Copy word for word the stretch of rows from the line containing "Rendered at 1241 by 1754 pixels." through the line containing "List each element's".

Element box annotations:
────────
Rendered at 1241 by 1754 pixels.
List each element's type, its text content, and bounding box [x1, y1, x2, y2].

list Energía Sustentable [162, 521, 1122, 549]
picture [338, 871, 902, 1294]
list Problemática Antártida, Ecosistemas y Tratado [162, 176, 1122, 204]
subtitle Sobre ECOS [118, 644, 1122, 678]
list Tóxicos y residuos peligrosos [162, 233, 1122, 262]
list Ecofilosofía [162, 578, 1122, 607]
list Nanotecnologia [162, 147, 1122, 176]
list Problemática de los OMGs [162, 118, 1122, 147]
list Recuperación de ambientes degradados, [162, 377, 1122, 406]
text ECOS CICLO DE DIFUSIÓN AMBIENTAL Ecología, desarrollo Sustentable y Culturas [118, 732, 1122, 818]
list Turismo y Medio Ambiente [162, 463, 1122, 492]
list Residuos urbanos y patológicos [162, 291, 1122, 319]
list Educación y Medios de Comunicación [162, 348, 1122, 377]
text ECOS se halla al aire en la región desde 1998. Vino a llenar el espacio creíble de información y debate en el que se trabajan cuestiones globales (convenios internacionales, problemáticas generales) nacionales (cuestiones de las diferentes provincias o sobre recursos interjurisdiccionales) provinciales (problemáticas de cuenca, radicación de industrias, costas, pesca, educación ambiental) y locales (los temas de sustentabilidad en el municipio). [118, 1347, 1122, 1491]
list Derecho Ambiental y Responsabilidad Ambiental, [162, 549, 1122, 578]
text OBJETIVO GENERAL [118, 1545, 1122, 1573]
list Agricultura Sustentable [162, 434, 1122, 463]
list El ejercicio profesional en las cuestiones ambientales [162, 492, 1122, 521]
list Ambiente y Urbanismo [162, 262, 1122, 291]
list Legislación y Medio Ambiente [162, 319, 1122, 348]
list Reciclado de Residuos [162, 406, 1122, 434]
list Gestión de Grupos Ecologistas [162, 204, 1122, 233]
────────
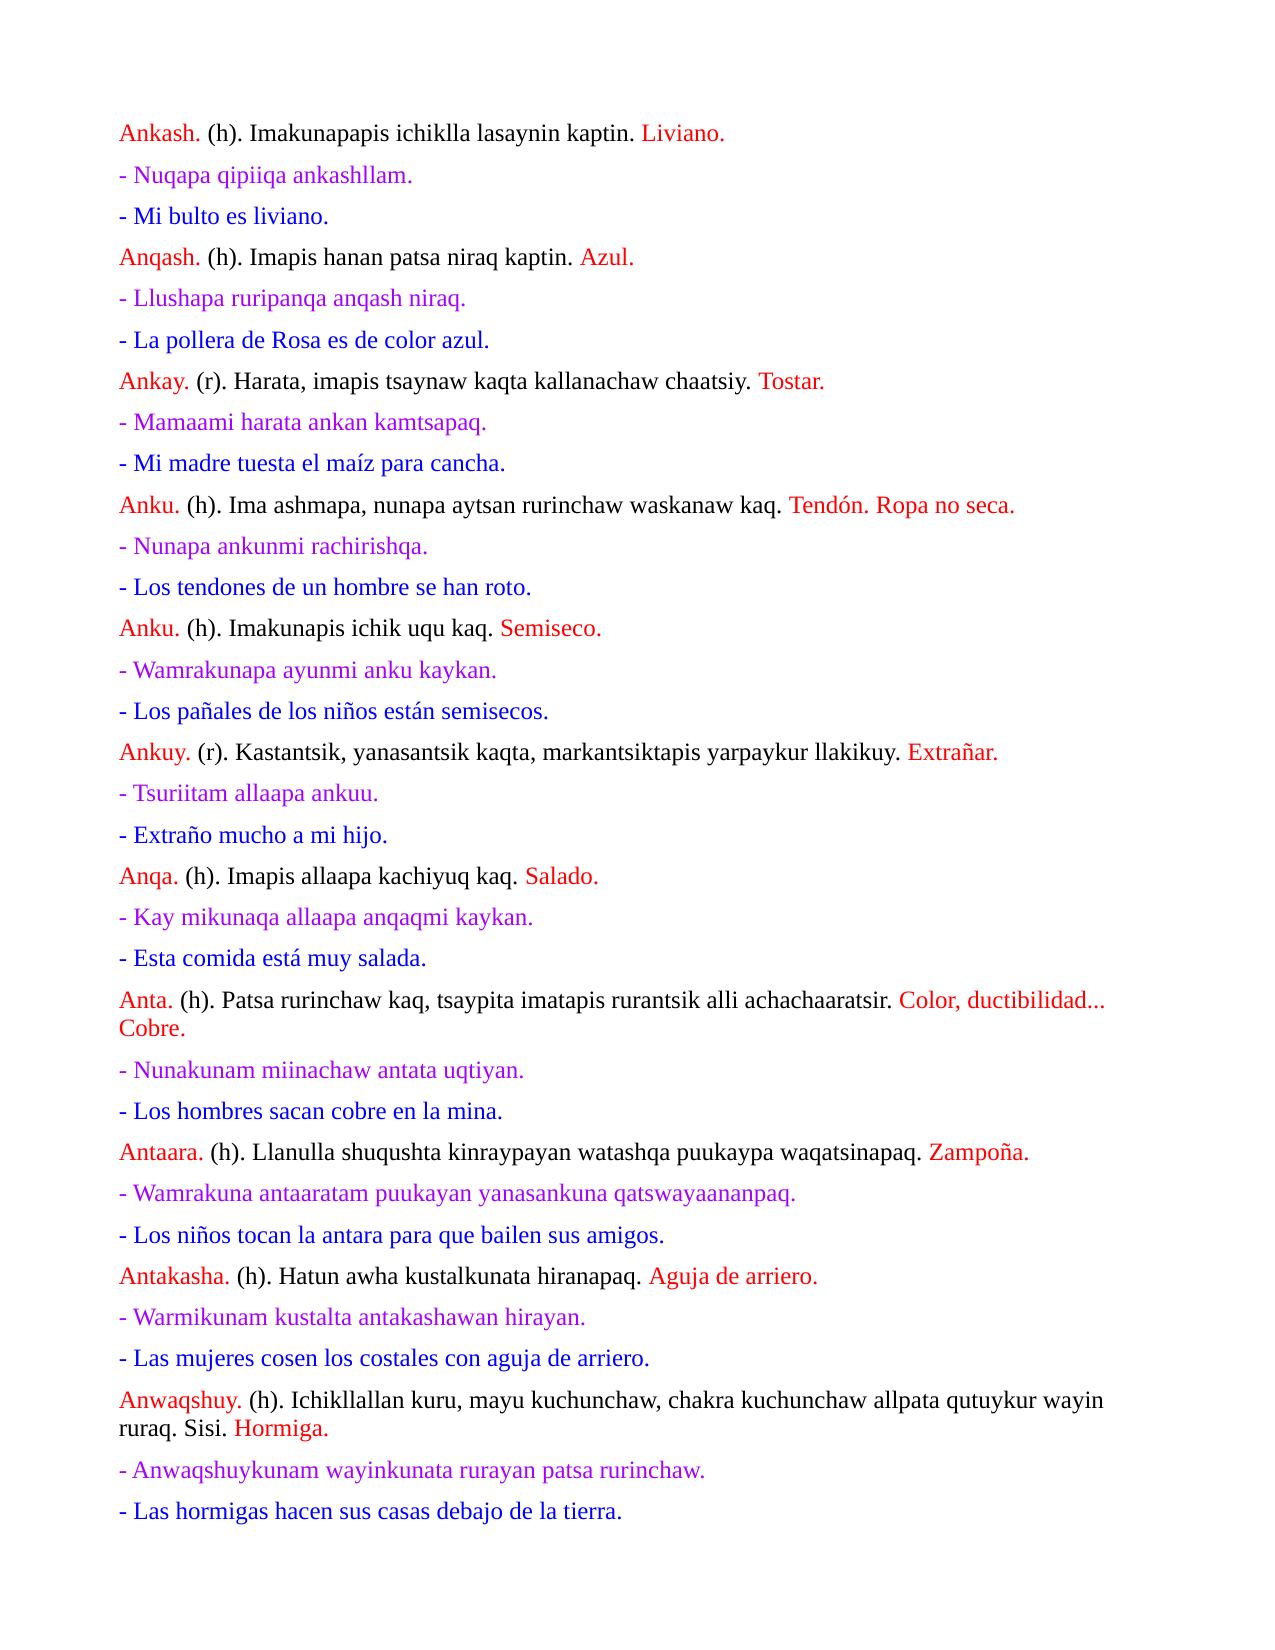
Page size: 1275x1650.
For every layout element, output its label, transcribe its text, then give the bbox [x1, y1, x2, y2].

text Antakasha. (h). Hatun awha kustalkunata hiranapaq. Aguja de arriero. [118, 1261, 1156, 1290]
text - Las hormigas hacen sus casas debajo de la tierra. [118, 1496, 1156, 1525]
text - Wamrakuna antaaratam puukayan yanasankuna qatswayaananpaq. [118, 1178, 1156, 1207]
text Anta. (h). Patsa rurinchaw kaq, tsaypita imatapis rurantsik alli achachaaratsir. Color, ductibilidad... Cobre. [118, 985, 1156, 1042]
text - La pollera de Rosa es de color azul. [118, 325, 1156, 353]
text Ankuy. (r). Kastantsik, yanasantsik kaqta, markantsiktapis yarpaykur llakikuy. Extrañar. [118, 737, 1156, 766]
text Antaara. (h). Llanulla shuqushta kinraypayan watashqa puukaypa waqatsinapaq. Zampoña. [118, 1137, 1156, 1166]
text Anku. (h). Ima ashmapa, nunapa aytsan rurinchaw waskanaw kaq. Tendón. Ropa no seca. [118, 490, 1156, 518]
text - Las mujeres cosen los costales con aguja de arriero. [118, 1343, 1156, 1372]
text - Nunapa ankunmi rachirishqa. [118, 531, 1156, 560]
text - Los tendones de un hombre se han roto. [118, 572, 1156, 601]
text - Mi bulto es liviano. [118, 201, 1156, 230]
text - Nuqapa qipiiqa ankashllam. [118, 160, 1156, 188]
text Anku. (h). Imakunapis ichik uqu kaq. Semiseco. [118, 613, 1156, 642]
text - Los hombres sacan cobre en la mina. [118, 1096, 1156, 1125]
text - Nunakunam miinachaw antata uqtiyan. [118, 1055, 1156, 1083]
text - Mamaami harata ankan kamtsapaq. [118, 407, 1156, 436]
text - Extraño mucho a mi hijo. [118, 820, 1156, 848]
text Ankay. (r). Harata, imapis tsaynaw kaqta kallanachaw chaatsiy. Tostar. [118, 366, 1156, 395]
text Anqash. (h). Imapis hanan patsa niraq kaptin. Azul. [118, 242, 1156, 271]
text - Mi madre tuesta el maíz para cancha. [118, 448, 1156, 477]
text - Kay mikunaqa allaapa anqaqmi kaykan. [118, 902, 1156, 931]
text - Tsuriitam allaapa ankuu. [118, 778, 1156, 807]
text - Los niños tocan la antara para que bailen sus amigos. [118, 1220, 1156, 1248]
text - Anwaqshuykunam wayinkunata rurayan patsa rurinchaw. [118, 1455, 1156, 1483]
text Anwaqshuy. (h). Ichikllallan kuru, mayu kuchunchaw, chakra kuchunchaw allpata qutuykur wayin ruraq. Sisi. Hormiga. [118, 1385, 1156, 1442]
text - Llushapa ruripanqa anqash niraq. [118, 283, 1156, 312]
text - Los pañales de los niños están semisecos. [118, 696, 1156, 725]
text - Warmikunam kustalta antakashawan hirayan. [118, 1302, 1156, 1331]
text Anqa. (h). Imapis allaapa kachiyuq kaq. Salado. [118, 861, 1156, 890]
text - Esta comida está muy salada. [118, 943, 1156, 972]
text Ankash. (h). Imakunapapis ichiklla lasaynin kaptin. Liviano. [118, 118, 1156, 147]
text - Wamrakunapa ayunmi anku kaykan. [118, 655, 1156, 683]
────────
EXERCISE SOLUTION
Rendered at 1241 by 1754 pixels.
List each element's type, its text content, and bounding box [x1, y1, x2, y2].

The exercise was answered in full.